Directions for the Kit
Directions for the Kit

Sometimes my stash makes me feel tired just looking at it. Have any of you inherited or been given yarn, supplies, cloth and/or other items and wondered what to do with it?

Ivory Wool--the Main Color
Ivory Wool–the Main Color
Handful of the Wooly Colors
Handful of the Wooly Colors

My First Knit-a-Long

It’s been awhile since I posted. What have I been up to? Knitting! Well that and lots of travel. Too much in fact!

Two books from Quince & Co. Home and Away and Madder 2
Two books from Quince & Co. Home and Away and Madder 2

I’ve just finished my very first knit-a-long (KAL). I’ve always been tempted, but nothing has ever bit. I’m particularly uneasy about “Mystery KALs” because I worry I won’t like the end product.
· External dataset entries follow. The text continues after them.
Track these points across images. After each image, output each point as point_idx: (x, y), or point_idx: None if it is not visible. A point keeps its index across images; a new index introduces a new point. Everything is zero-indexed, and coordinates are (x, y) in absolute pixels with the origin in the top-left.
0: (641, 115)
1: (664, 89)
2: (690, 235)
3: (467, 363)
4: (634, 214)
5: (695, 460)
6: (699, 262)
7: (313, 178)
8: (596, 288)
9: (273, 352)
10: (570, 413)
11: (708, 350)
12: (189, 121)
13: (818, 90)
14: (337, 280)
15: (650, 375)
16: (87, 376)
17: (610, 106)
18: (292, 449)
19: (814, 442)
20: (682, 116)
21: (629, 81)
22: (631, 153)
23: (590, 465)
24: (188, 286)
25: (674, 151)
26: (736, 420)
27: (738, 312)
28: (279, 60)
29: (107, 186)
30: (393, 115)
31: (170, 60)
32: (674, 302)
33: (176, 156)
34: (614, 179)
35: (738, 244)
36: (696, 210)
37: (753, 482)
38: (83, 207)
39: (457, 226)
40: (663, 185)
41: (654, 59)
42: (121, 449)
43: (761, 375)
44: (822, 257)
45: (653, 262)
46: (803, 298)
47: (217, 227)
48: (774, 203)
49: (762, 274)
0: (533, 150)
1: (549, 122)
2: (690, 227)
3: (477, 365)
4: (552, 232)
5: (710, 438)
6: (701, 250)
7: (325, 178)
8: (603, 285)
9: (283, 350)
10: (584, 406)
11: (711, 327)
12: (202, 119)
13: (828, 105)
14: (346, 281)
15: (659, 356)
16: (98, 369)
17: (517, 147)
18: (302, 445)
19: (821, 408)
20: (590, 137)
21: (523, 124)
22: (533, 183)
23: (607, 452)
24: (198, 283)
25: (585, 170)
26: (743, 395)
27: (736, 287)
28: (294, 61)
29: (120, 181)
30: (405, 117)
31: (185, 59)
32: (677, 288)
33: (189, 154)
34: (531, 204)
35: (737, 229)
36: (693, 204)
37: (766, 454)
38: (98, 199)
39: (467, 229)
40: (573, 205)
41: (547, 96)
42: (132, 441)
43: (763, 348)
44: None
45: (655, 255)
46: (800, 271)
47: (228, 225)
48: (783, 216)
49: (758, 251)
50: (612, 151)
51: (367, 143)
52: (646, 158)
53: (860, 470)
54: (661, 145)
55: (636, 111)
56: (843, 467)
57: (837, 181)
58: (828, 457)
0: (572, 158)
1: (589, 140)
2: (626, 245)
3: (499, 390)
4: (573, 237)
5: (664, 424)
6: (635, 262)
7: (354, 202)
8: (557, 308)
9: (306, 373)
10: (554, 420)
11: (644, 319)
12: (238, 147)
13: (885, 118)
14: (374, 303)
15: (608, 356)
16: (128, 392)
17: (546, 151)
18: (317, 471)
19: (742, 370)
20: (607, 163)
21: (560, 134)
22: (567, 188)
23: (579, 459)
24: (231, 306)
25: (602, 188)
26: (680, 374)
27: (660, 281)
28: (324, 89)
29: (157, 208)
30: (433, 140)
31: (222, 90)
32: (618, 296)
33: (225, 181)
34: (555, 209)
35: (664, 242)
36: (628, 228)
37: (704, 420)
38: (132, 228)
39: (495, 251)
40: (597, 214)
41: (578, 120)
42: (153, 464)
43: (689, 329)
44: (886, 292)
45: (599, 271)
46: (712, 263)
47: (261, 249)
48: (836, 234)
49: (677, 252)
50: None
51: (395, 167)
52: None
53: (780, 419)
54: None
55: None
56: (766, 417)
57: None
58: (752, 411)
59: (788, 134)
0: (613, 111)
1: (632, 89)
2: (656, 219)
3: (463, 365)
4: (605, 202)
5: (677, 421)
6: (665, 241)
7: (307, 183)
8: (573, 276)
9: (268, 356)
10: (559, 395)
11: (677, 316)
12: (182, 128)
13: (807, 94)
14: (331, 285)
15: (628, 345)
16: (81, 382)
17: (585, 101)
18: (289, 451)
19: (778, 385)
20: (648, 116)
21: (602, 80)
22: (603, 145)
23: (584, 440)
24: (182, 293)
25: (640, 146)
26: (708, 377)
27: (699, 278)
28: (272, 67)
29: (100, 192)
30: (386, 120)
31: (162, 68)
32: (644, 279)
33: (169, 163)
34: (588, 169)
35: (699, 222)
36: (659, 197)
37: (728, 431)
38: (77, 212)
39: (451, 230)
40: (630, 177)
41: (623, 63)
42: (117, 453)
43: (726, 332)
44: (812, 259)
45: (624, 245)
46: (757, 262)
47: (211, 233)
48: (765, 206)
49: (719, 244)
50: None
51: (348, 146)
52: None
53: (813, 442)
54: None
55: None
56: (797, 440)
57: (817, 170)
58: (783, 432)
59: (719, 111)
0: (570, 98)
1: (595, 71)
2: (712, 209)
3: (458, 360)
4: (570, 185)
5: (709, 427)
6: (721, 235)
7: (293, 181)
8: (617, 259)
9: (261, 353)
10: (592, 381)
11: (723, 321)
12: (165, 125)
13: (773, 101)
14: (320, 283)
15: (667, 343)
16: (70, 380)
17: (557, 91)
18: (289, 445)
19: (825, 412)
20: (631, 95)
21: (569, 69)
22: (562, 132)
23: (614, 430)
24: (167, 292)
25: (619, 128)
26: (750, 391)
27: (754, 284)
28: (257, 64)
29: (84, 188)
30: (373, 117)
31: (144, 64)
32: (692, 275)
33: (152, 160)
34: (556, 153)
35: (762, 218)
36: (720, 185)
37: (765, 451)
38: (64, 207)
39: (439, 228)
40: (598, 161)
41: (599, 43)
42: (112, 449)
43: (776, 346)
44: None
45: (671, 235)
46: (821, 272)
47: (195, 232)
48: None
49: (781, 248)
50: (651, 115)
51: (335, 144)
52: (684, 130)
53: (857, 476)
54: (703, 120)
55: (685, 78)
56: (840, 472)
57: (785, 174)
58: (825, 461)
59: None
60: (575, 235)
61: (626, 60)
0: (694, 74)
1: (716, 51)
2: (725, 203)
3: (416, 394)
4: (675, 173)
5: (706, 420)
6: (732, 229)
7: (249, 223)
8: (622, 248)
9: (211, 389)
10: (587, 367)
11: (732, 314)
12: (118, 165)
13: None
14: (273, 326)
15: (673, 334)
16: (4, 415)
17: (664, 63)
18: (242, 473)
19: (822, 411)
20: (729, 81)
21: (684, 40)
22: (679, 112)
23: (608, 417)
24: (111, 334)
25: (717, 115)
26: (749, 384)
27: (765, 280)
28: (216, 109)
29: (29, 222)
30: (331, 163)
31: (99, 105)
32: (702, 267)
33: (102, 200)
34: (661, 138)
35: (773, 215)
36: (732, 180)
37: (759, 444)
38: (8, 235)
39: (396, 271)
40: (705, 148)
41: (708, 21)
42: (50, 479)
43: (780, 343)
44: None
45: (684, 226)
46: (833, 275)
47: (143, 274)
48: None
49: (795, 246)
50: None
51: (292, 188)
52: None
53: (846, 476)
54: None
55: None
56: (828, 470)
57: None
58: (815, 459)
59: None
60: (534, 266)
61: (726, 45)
Money, time and opportunity costs are problematic when they are in limited supply.

So what’s different this time? Plenty!

The Woolful KAL for July had no time limit and no pattern choice—just a book choice. And what a lovely book it is: Home and Away: Knits for Everyday Adventures by Hannah Fettig. I love the clean lines and simplicity of the patterns—it matches my aesthetic to a tee. And I knew just from glancing through the patterns on Ravelry, I’d be learning new skills along the way.
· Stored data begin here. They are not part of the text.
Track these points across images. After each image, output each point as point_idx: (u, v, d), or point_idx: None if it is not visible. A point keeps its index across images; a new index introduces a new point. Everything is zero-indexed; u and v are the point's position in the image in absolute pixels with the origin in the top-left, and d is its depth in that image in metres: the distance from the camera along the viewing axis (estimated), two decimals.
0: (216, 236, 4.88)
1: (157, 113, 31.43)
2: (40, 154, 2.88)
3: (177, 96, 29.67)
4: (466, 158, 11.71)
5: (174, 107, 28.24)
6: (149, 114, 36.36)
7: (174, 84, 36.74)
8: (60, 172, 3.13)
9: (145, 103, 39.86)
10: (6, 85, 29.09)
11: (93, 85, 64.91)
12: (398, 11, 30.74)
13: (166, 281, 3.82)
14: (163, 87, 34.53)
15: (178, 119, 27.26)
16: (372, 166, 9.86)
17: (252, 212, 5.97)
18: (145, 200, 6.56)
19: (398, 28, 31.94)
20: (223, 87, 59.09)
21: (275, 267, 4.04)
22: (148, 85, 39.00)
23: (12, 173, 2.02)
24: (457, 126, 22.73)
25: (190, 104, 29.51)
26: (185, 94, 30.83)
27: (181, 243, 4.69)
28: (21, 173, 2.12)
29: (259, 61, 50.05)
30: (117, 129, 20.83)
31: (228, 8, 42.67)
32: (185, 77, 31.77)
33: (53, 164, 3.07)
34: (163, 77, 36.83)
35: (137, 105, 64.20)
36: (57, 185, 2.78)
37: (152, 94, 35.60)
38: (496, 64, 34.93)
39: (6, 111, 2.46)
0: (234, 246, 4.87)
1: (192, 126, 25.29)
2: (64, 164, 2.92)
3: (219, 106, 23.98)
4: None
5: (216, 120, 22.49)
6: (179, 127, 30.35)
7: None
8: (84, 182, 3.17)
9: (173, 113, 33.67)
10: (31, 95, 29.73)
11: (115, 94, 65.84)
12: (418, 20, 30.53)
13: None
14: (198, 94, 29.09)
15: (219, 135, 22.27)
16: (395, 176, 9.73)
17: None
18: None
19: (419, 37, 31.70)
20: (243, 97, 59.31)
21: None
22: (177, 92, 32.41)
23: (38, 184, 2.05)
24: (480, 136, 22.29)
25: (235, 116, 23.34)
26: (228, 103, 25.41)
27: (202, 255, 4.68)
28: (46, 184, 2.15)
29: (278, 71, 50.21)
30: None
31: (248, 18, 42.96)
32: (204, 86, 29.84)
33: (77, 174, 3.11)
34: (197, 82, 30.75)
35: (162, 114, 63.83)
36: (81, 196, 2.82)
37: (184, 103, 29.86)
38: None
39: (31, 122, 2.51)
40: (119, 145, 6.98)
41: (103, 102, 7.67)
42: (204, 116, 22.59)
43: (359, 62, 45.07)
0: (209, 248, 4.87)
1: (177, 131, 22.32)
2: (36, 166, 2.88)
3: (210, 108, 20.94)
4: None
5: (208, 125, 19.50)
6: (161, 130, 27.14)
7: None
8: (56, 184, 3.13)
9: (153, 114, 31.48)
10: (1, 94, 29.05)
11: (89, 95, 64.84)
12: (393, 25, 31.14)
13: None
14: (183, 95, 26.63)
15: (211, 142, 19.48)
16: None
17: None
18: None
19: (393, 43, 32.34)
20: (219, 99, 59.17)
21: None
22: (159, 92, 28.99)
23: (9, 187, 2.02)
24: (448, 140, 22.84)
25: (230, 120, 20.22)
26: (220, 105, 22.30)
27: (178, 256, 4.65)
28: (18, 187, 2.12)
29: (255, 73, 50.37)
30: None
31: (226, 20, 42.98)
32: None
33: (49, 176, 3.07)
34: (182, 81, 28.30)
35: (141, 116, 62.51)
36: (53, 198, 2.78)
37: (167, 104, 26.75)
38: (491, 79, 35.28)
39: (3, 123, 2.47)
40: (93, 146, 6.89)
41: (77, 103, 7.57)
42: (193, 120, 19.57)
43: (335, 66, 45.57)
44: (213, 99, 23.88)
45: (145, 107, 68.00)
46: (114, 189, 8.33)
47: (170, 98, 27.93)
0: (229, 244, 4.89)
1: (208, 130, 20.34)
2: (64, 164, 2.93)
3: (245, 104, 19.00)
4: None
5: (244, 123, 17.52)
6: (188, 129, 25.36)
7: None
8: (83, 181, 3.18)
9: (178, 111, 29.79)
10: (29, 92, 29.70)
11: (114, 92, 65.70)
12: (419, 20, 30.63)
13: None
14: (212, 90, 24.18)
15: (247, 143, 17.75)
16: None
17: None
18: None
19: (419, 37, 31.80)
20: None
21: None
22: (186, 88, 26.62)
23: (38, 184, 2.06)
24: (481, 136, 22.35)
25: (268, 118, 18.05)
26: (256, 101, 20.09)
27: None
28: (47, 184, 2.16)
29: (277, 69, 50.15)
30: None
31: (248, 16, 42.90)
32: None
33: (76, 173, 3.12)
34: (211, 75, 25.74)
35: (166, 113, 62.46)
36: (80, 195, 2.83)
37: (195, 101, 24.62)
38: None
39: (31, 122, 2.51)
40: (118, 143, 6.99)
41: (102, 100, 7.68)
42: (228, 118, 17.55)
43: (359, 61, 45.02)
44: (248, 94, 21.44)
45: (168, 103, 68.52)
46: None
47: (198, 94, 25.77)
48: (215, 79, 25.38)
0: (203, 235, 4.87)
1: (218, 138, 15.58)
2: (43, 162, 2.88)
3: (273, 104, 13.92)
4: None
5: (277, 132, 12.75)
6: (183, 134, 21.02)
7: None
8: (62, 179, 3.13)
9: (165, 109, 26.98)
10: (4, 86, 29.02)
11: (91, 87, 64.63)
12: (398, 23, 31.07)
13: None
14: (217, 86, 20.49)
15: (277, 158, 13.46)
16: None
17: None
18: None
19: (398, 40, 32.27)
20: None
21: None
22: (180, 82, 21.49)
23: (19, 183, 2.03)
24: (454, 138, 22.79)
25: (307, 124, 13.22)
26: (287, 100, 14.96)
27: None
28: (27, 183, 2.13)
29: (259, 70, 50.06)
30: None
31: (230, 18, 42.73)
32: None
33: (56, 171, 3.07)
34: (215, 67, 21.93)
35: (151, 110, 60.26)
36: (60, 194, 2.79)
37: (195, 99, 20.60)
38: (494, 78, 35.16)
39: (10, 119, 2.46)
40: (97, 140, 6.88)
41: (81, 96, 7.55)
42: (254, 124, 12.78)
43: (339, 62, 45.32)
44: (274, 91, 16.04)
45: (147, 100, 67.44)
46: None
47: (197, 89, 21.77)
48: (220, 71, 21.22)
Collar is 72 rows of garter stitch
Collar is 72 rows of garter stitch

Being me, I couldn’t choose one pattern—I had to put my stamp on it, so I merged the Georgetown which had the shaping and sizing I loved with the Hancock which had the fabric I loved. The garter edging just stood out and it also reminded me of another of one of Carrie Bostick Hoge’s patterns in my queue, Maeve.
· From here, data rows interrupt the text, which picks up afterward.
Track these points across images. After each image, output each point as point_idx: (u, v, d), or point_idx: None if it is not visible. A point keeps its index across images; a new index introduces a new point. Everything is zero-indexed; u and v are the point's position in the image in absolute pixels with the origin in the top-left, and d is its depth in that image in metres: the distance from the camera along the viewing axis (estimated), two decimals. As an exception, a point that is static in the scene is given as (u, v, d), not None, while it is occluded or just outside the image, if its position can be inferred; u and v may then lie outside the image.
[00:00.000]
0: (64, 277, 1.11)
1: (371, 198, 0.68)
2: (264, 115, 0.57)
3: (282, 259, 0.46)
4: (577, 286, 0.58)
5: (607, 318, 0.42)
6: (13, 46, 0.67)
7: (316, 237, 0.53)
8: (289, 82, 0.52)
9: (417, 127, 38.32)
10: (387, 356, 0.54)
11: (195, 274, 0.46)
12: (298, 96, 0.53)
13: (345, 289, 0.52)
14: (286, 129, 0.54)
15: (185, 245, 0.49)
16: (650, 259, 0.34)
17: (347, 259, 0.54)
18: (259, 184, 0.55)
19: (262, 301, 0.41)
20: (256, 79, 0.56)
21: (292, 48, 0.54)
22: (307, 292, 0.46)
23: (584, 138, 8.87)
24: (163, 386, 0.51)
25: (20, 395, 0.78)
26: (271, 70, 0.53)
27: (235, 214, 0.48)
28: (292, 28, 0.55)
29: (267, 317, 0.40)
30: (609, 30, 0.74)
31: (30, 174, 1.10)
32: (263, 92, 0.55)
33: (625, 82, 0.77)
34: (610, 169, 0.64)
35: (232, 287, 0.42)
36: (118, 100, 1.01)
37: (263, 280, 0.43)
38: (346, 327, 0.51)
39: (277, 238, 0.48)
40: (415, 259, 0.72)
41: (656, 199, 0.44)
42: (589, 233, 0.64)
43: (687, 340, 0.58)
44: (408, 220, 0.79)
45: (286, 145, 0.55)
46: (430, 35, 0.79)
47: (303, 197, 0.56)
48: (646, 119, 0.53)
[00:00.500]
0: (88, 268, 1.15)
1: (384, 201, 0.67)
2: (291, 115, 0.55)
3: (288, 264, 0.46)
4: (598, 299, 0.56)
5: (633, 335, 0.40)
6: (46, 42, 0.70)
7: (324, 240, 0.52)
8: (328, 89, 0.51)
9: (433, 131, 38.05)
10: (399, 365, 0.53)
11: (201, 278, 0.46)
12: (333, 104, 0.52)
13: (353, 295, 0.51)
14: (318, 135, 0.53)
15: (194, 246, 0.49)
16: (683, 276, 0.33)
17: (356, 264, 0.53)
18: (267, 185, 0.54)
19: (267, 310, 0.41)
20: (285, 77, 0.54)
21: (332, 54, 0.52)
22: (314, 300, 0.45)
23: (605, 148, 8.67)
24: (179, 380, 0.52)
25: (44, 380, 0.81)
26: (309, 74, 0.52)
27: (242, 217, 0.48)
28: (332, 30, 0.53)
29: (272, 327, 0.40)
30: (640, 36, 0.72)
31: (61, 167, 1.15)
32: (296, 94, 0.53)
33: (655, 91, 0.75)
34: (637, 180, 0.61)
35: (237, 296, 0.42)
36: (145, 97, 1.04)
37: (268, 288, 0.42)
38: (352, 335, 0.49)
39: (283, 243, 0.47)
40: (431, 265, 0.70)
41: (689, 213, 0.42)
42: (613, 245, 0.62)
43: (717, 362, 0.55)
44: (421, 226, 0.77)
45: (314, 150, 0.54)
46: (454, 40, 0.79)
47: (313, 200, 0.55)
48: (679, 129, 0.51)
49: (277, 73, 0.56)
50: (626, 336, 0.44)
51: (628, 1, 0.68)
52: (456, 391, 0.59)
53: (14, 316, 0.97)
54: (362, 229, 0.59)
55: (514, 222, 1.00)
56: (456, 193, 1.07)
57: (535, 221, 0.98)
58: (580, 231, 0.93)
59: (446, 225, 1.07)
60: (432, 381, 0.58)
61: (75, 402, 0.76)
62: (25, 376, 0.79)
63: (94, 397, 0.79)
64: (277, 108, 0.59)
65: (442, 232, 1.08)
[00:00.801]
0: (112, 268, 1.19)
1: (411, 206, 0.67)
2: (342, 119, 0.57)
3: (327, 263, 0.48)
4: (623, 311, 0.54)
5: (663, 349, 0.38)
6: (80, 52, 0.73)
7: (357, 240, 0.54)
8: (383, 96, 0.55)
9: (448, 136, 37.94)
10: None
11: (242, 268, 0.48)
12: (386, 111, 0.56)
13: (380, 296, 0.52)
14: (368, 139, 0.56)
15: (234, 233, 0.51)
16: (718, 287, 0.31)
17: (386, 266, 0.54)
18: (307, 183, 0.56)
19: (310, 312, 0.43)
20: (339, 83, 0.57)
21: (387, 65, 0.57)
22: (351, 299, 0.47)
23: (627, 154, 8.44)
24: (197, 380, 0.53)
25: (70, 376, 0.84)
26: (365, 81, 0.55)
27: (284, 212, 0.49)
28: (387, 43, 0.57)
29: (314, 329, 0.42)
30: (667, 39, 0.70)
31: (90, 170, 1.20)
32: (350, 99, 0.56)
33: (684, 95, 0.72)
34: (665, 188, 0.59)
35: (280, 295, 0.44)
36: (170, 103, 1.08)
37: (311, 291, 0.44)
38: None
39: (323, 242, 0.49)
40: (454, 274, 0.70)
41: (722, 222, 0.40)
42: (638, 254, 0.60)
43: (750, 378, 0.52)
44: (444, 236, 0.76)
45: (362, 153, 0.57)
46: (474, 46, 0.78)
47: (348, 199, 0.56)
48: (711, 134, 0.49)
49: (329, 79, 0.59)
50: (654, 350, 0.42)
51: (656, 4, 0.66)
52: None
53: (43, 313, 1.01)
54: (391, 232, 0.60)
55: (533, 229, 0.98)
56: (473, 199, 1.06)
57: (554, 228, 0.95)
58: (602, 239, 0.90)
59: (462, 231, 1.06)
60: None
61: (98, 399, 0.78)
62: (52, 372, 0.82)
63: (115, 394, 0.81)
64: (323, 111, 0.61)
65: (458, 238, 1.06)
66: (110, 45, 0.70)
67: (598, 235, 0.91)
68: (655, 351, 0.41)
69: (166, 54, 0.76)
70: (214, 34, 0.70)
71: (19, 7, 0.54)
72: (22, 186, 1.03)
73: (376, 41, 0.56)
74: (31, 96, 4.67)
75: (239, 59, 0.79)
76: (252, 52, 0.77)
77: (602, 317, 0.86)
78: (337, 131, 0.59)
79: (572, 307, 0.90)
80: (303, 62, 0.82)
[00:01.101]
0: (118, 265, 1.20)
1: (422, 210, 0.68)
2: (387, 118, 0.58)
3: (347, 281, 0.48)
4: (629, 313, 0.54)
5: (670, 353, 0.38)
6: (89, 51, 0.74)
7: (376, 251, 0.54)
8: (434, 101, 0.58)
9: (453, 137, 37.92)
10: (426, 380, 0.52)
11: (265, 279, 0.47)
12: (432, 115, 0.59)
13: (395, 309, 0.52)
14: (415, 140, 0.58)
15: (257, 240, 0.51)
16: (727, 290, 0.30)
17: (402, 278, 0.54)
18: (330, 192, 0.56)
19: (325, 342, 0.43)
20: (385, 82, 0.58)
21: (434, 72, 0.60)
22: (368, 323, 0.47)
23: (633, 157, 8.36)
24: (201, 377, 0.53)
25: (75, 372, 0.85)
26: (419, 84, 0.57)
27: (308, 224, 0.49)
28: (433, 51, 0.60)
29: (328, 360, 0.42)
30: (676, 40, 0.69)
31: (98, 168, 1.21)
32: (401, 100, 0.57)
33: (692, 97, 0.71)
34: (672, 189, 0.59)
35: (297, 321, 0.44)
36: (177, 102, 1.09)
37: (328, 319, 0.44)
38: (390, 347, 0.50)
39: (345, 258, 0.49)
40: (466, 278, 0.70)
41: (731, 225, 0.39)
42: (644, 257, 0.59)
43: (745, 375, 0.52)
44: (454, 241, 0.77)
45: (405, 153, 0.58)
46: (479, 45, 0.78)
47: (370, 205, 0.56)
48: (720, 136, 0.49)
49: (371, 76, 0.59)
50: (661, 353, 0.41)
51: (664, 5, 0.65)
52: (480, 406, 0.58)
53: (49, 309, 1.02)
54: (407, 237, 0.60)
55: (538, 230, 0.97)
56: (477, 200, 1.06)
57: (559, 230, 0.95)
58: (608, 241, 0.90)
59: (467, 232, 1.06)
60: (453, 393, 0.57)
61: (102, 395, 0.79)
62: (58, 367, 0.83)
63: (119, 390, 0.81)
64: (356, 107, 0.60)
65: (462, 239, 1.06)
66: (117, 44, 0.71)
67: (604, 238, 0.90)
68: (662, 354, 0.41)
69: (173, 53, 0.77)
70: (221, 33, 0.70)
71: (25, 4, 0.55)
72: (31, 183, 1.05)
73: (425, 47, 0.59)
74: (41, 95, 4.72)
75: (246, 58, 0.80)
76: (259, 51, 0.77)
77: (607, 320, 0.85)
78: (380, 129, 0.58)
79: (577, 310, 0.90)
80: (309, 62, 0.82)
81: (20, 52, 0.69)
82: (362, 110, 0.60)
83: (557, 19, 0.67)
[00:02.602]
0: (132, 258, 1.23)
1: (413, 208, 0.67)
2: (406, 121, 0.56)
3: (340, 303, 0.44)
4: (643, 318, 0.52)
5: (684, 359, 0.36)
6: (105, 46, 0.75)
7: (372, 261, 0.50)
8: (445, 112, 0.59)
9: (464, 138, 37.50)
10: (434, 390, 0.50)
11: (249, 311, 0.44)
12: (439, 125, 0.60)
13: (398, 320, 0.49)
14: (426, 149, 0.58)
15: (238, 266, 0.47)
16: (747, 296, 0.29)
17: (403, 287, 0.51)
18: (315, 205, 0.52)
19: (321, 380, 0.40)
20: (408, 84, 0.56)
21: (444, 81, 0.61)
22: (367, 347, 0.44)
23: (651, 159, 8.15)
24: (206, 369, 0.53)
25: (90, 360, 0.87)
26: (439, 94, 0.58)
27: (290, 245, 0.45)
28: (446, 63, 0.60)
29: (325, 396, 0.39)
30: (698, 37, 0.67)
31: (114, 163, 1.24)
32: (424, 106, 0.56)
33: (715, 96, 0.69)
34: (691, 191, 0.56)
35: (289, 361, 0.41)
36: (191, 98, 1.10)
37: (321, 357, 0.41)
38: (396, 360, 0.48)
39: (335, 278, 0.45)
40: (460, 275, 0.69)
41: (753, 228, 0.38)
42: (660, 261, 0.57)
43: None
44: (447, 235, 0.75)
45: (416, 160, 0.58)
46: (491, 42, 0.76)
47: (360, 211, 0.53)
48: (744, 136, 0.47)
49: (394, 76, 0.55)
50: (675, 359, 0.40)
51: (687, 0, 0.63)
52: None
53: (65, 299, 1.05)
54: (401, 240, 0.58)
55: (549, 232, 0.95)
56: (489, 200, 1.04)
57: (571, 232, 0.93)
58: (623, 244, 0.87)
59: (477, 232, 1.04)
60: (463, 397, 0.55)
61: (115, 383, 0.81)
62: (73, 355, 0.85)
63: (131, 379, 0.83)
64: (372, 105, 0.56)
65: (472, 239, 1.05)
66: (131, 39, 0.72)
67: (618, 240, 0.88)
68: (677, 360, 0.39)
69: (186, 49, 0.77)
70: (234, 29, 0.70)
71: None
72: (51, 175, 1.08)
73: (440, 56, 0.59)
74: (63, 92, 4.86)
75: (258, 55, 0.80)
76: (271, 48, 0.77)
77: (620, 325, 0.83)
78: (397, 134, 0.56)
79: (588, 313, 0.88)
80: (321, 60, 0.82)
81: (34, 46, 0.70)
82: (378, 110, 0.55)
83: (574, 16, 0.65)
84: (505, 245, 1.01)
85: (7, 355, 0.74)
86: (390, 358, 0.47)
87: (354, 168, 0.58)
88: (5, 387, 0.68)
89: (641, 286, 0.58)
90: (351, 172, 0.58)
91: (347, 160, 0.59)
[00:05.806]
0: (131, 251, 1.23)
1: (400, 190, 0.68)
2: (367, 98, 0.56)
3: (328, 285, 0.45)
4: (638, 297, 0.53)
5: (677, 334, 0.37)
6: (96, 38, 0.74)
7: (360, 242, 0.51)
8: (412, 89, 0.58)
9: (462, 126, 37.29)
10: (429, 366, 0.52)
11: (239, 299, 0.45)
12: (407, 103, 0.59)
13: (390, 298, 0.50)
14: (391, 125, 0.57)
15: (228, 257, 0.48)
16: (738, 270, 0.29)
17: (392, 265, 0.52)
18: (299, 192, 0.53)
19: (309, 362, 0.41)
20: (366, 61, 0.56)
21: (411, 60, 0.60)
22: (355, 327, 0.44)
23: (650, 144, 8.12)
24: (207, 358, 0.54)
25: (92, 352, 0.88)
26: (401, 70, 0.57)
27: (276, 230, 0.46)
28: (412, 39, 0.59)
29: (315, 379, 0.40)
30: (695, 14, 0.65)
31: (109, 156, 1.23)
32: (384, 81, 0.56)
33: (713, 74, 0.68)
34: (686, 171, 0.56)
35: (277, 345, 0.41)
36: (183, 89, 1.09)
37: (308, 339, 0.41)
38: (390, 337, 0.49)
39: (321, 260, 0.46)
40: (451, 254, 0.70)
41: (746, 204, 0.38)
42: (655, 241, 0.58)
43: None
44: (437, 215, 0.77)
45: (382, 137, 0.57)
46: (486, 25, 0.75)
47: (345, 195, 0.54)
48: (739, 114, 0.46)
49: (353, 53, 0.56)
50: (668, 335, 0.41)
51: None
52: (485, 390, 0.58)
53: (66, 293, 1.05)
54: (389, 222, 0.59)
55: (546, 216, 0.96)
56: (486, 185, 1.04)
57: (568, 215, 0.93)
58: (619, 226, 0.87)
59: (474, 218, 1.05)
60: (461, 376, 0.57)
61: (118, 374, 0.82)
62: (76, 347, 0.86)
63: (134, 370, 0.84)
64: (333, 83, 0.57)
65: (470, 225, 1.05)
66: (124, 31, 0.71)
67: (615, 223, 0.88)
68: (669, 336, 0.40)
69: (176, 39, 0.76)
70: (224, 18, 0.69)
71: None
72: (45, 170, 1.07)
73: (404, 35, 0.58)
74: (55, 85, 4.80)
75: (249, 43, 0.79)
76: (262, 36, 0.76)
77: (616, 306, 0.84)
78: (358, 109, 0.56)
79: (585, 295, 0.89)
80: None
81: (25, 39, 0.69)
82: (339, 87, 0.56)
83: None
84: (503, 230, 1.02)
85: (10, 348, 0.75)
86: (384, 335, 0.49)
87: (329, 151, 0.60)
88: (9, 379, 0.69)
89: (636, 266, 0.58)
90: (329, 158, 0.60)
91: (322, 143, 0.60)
Kathryn Taylor Chocolates--made here in Orcas Island
Yummy Kathryn Taylor Chocolates–made here in Orcas Island. One of the things that helped me finish!

At first I made very rapid progress, so much faster than on Nick’s sweater, which seemed to take a huge amount of time. Of course bigger needles and DK instead of sport weight also had something to do with it, but the complexity of the pattern (the KAL is much easier) also had an impact. But there was trouble in paradise.

It turned out well shaped for my body
Shaped to fit me

In a knit.fm podcast (the 8th?) Pam Allen said something like “It’s much harder to create a simple pattern.” I agree. To add to that, knitting classic, simple looking patterns can be challenging to get right. This is because they show everything. So while the knitting went quickly, I felt like I was constantly tearing it out and starting over. This is not the pattern’s fault—these were errors you’d think I would have grown out of my now!

Obvious color change when I changed skeins
Obvious color change when I changed skeins discovered on a flight to Atlanta

The Challenges:

Even though I’d remembered to alternate balls on Nick’s hand-dyed sweater which used hand dyed yarn, I failed to do so on the WoolfulKAL. And as a regular reader of The Fringe Association blog, I’d also seen Karen Templar have a similar experience. Yet there I was starting over 2/3 of the way up the back.

The cap shaping fit with the body like a glove
The cap shaping fit with the body like a glove–only after I counted every row!

Then there was the back and front panels being off by two inches. I was doing this sweater mostly on airplanes and I’m a “carry-on” fanatic. So I didn’t have the back piece with me when I knit the fronts (the advantage of knitting in pieces). In the end, I was counting every row front, back and sleeves to make sure they all matched identically. Yet another reason for me to try out top down, seamless knitting and Hannah suggests.

The last issue is another one we all know—that your gauge changes if you knit at different times. And though you can often block these things out, sometimes you just can’t. On my longest flight to and from Seattle-Frankfurt. I got loads of knitting done on the seemingly endless collar only to find that jetlagged knitting isn’t good knitting—dropped stitches, split stitches—things I haven’t done in years. So the entire collar had to removed and redone.

It’s all finished now and the first thing I did was curl up in it and fall asleep. I guess you can teach an old knitter new tricks!